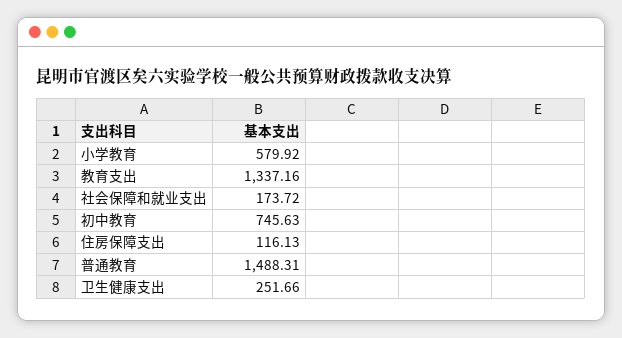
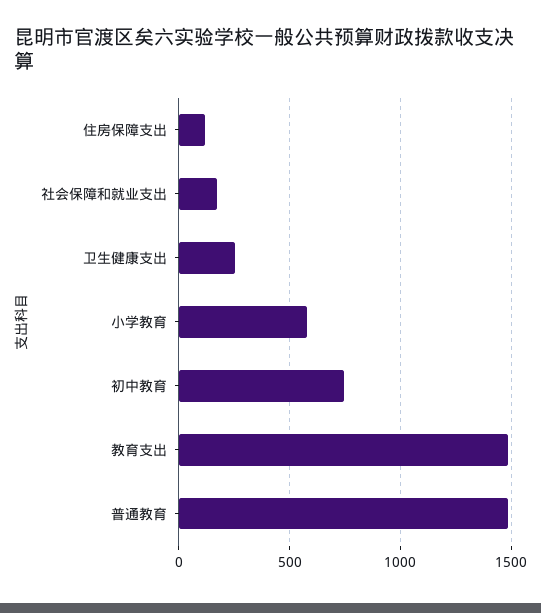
  {
    "小学教育": 579.92,
-   "教育支出": 1337.16,
+   "教育支出": 1500,
    "社会保障和就业支出": 173.72,
    "初中教育": 745.63,
    "住房保障支出": 116.13,
    "普通教育": 1488.31,
    "卫生健康支出": 251.66
  }

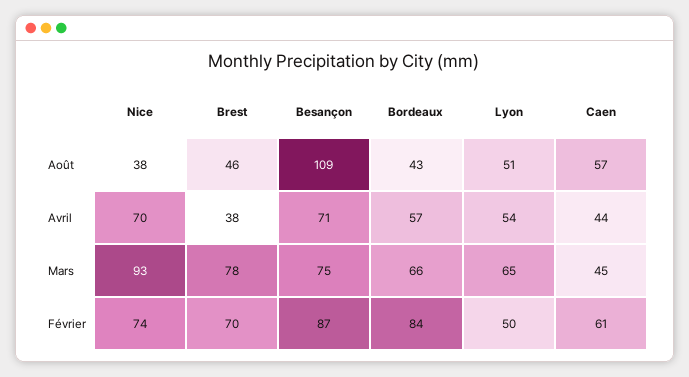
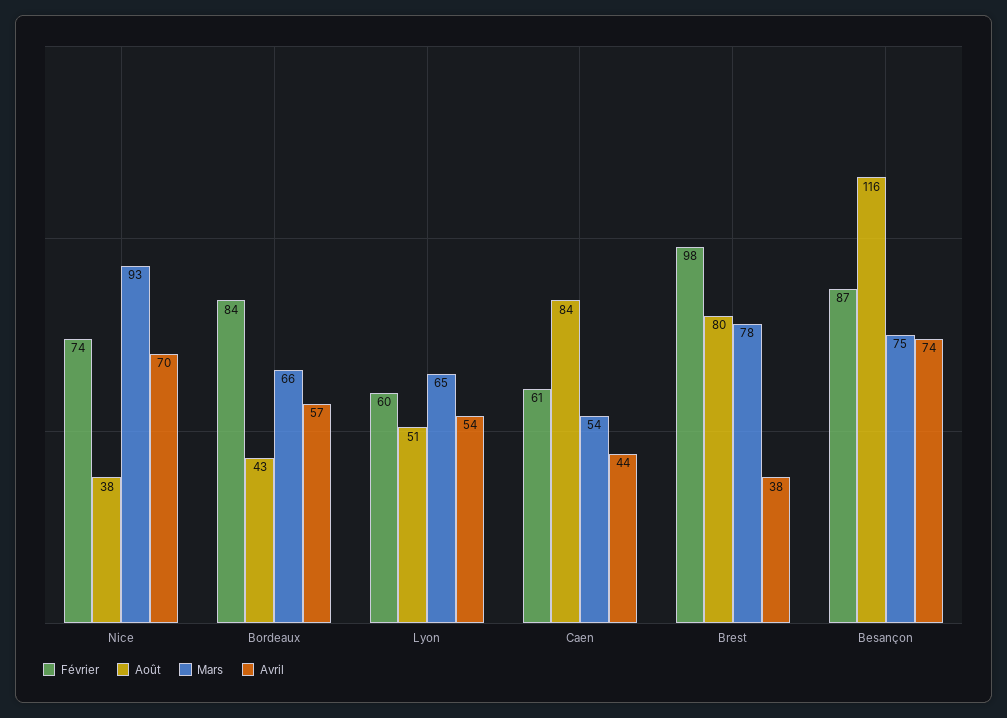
  {
    "Août": {
      "Nice": 38,
-     "Brest": 46,
+     "Brest": 80,
-     "Besançon": 109,
+     "Besançon": 116,
      "Bordeaux": 43,
      "Lyon": 51,
-     "Caen": 57
+     "Caen": 84
    },
    "Avril": {
      "Nice": 70,
      "Brest": 38,
-     "Besançon": 71,
+     "Besançon": 74,
      "Bordeaux": 57,
      "Lyon": 54,
      "Caen": 44
    },
    "Mars": {
      "Nice": 93,
      "Brest": 78,
      "Besançon": 75,
      "Bordeaux": 66,
      "Lyon": 65,
-     "Caen": 45
+     "Caen": 54
    },
    "Février": {
      "Nice": 74,
-     "Brest": 70,
+     "Brest": 98,
      "Besançon": 87,
      "Bordeaux": 84,
-     "Lyon": 50,
+     "Lyon": 60,
      "Caen": 61
    }
  }

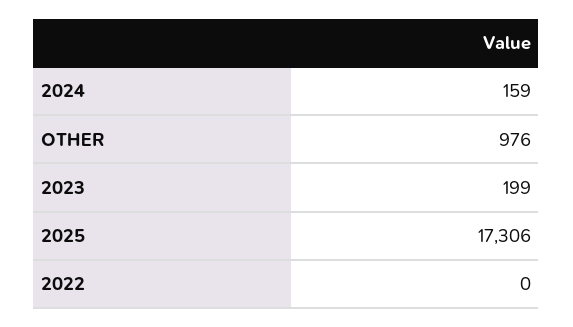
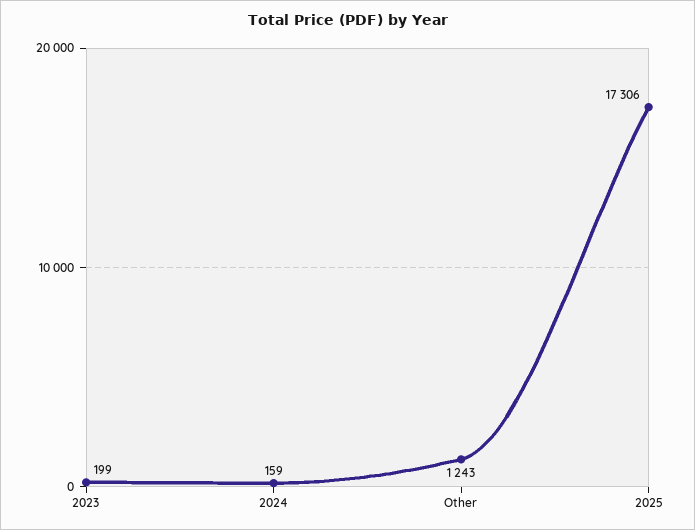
  {
    "2024": 159,
-   "OTHER": 976,
+   "OTHER": 1243,
    "2023": 199,
-   "2025": 17306,
+   "2025": 17306
-   "2022": 0
  }

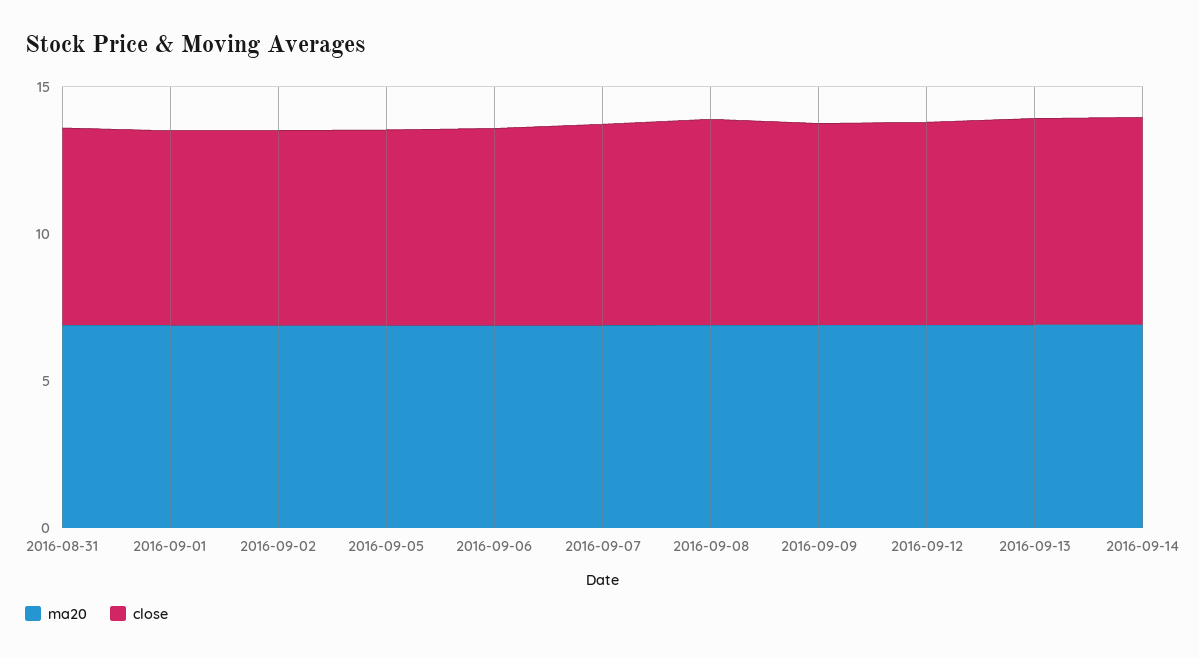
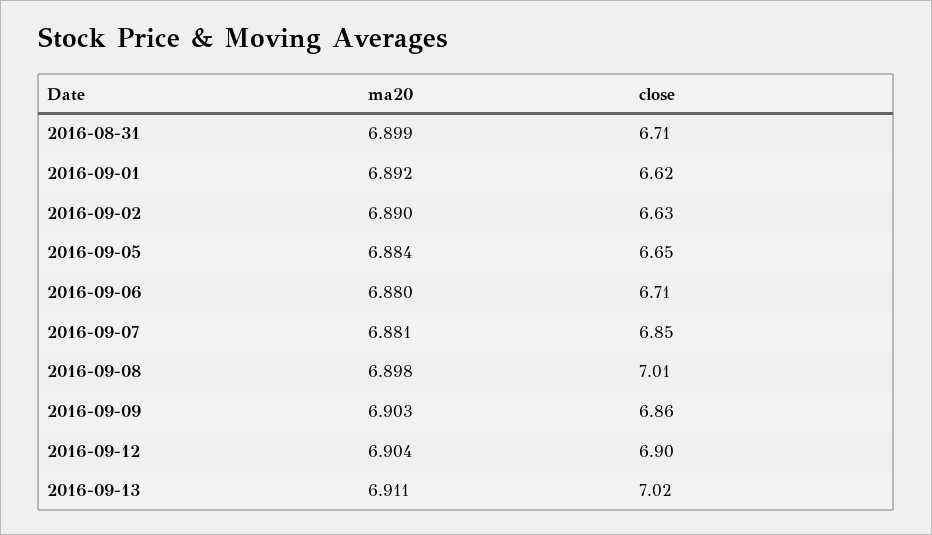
  {
    "ma20": {
      "2016-08-31": 6.899,
      "2016-09-01": 6.892,
      "2016-09-02": 6.89,
      "2016-09-05": 6.884,
      "2016-09-06": 6.88,
      "2016-09-07": 6.881,
      "2016-09-08": 6.898,
      "2016-09-09": 6.903,
      "2016-09-12": 6.904,
-     "2016-09-13": 6.911,
+     "2016-09-13": 6.911
-     "2016-09-14": 7
    },
    "close": {
      "2016-08-31": 6.71,
      "2016-09-01": 6.62,
      "2016-09-02": 6.63,
      "2016-09-05": 6.65,
      "2016-09-06": 6.71,
      "2016-09-07": 6.85,
      "2016-09-08": 7.01,
      "2016-09-09": 6.86,
      "2016-09-12": 6.9,
-     "2016-09-13": 7.02,
+     "2016-09-13": 7.02
-     "2016-09-14": 7
    }
  }

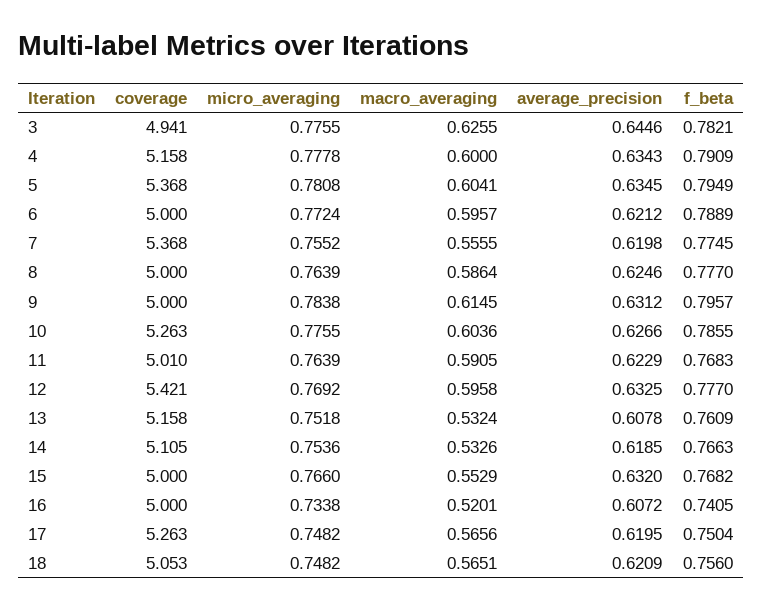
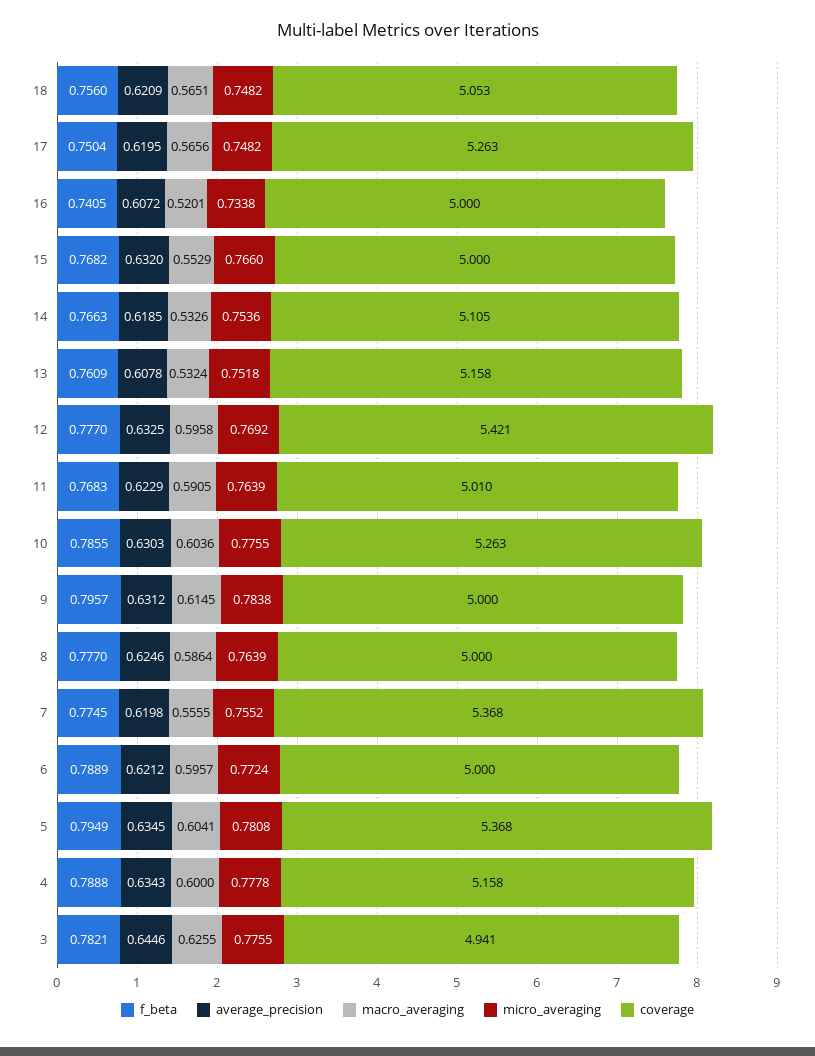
  {
    "coverage": {
      "3": 4.941,
      "4": 5.158,
      "5": 5.368,
      "6": 5,
      "7": 5.368,
      "8": 5,
      "9": 5,
      "10": 5.263,
      "11": 5.01,
      "12": 5.421,
      "13": 5.158,
      "14": 5.105,
      "15": 5,
      "16": 5,
      "17": 5.263,
      "18": 5.053
    },
    "micro_averaging": {
      "3": 0.7755,
      "4": 0.7778,
      "5": 0.7808,
      "6": 0.7724,
      "7": 0.7552,
      "8": 0.7639,
      "9": 0.7838,
      "10": 0.7755,
      "11": 0.7639,
      "12": 0.7692,
      "13": 0.7518,
      "14": 0.7536,
      "15": 0.766,
      "16": 0.7338,
      "17": 0.7482,
      "18": 0.7482
    },
    "macro_averaging": {
      "3": 0.6255,
      "4": 0.6,
      "5": 0.6041,
      "6": 0.5957,
      "7": 0.5555,
      "8": 0.5864,
      "9": 0.6145,
      "10": 0.6036,
      "11": 0.5905,
      "12": 0.5958,
      "13": 0.5324,
      "14": 0.5326,
      "15": 0.5529,
      "16": 0.5201,
      "17": 0.5656,
      "18": 0.5651
    },
    "average_precision": {
      "3": 0.6446,
      "4": 0.6343,
      "5": 0.6345,
      "6": 0.6212,
      "7": 0.6198,
      "8": 0.6246,
      "9": 0.6312,
-     "10": 0.6266,
+     "10": 0.6303,
      "11": 0.6229,
      "12": 0.6325,
      "13": 0.6078,
      "14": 0.6185,
      "15": 0.632,
      "16": 0.6072,
      "17": 0.6195,
      "18": 0.6209
    },
    "f_beta": {
      "3": 0.7821,
-     "4": 0.7909,
+     "4": 0.7888,
      "5": 0.7949,
      "6": 0.7889,
      "7": 0.7745,
      "8": 0.777,
      "9": 0.7957,
      "10": 0.7855,
      "11": 0.7683,
      "12": 0.777,
      "13": 0.7609,
      "14": 0.7663,
      "15": 0.7682,
      "16": 0.7405,
      "17": 0.7504,
      "18": 0.756
    }
  }

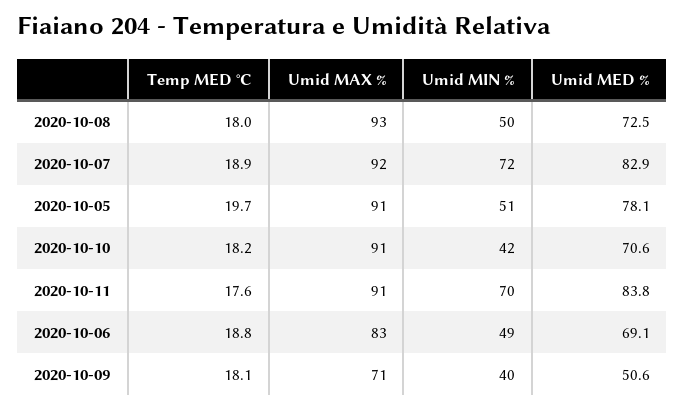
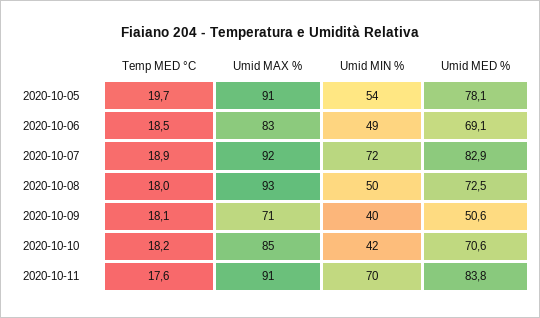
  {
    "Temp MED °C": {
      "2020-10-08": 18,
      "2020-10-07": 18.9,
      "2020-10-05": 19.7,
      "2020-10-10": 18.2,
      "2020-10-11": 17.6,
-     "2020-10-06": 18.8,
+     "2020-10-06": 18.5,
      "2020-10-09": 18.1
    },
    "Umid MAX %": {
      "2020-10-08": 93,
      "2020-10-07": 92,
      "2020-10-05": 91,
-     "2020-10-10": 91,
+     "2020-10-10": 85,
      "2020-10-11": 91,
      "2020-10-06": 83,
      "2020-10-09": 71
    },
    "Umid MIN %": {
      "2020-10-08": 50,
      "2020-10-07": 72,
-     "2020-10-05": 51,
+     "2020-10-05": 54,
      "2020-10-10": 42,
      "2020-10-11": 70,
      "2020-10-06": 49,
      "2020-10-09": 40
    },
    "Umid MED %": {
      "2020-10-08": 72.5,
      "2020-10-07": 82.9,
      "2020-10-05": 78.1,
      "2020-10-10": 70.6,
      "2020-10-11": 83.8,
      "2020-10-06": 69.1,
      "2020-10-09": 50.6
    }
  }

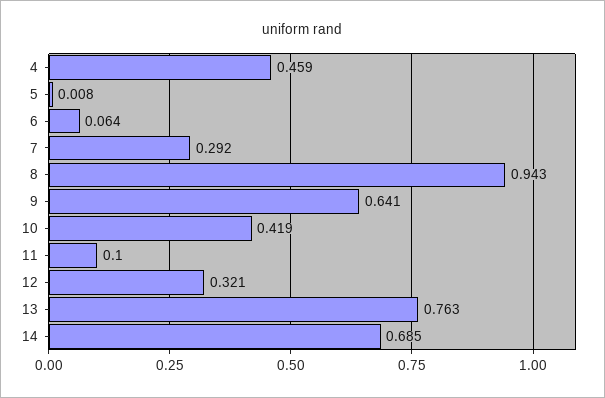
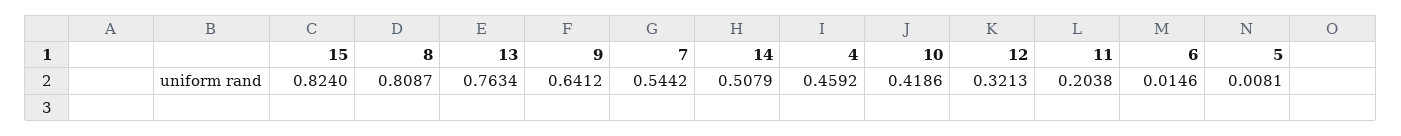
  {
    "4": 0.4592,
    "5": 0.0081,
-   "6": 0.064,
+   "6": 0.0146,
-   "7": 0.292,
+   "7": 0.5442,
-   "8": 0.943,
+   "8": 0.8087,
    "9": 0.6412,
    "10": 0.4186,
-   "11": 0.1,
+   "11": 0.2038,
    "12": 0.3213,
    "13": 0.7634,
-   "14": 0.685
+   "14": 0.5079,
+   "15": 0.824
  }

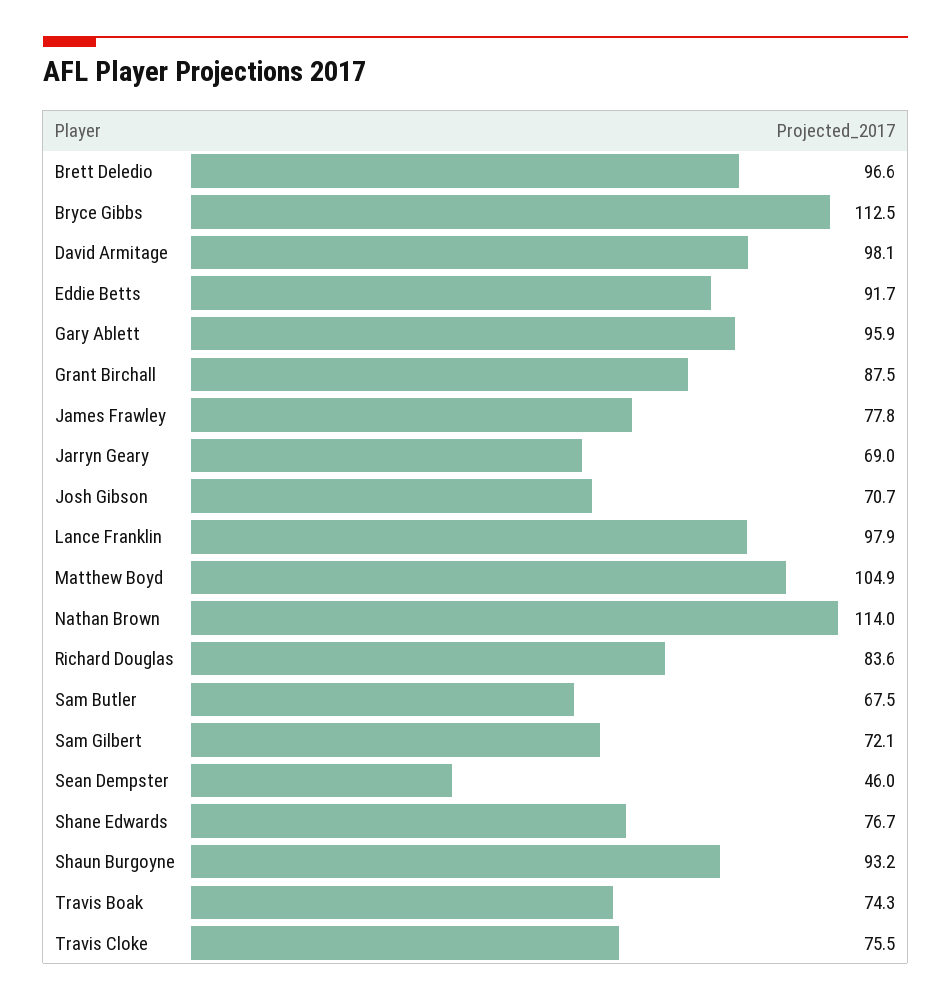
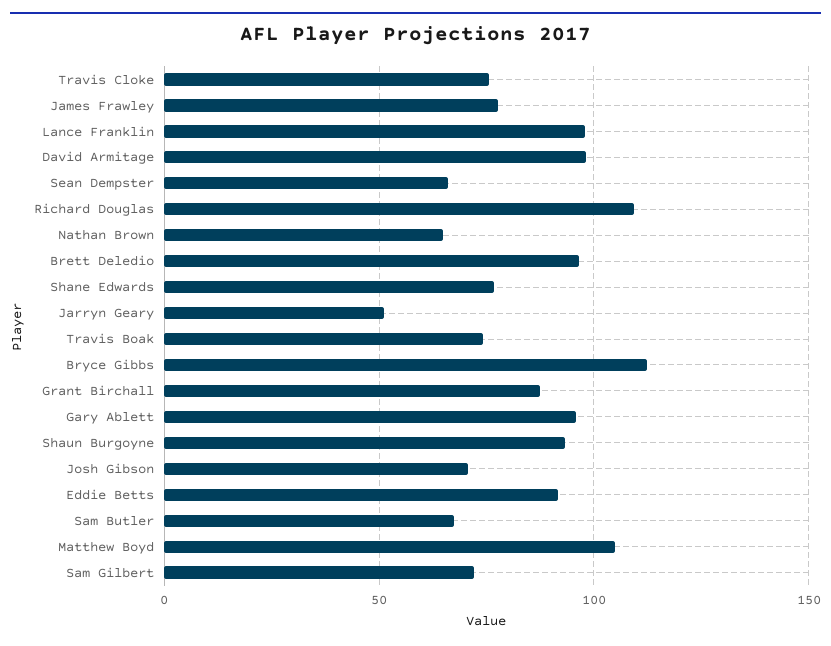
  {
    "Brett Deledio": 96.6,
    "Bryce Gibbs": 112.5,
    "David Armitage": 98.1,
    "Eddie Betts": 91.7,
    "Gary Ablett": 95.9,
    "Grant Birchall": 87.5,
    "James Frawley": 77.8,
-   "Jarryn Geary": 69,
+   "Jarryn Geary": 50,
    "Josh Gibson": 70.7,
    "Lance Franklin": 97.9,
    "Matthew Boyd": 104.9,
-   "Nathan Brown": 114,
+   "Nathan Brown": 65,
-   "Richard Douglas": 83.6,
+   "Richard Douglas": 110,
    "Sam Butler": 67.5,
    "Sam Gilbert": 72.1,
-   "Sean Dempster": 46,
+   "Sean Dempster": 65,
    "Shane Edwards": 76.7,
    "Shaun Burgoyne": 93.2,
    "Travis Boak": 74.3,
    "Travis Cloke": 75.5
  }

* _WHAT YOU NEED TO DO_
Report each line of the material in which the string "Bordeaux" occurs.

* _TASK RESPONSE_
      "Bordeaux": 43,
      "Bordeaux": 57,
      "Bordeaux": 66,
      "Bordeaux": 84,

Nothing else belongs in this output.